— WHAT TO PRODUCE —
Put every line of text from the items below into a numbered list, leaving out blank lines and leaving the pictures out of your answer.

(Saved data entries)
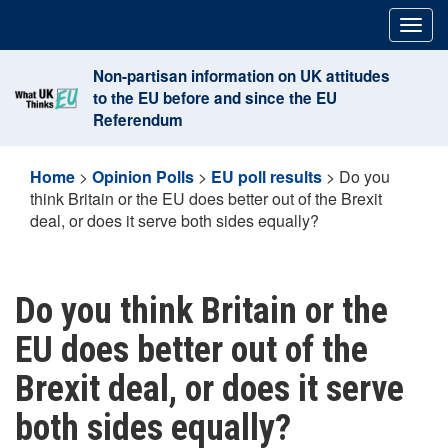
Skip
Togg
to
navig
content
Non-partisan information on UK attitudes
to the EU before and since the EU
Referendum
Home
>
Opinion Polls
>
EU poll results
>
Do you
think Britain or the EU does better out of the Brexit
deal, or does it serve both sides equally?
Do you think Britain or the
EU does better out of the
Brexit deal, or does it serve
both sides equally?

— WRITTEN RESPONSE —
1. Skip
2. Togg
3. to
4. navig
5. content
6. Non-partisan information on UK attitudes
7. to the EU before and since the EU
8. Referendum
9. Home
10. >
11. Opinion Polls
12. >
13. EU poll results
14. >
15. Do you
16. think Britain or the EU does better out of the Brexit
17. deal, or does it serve both sides equally?
18. Do you think Britain or the
19. EU does better out of the
20. Brexit deal, or does it serve
21. both sides equally?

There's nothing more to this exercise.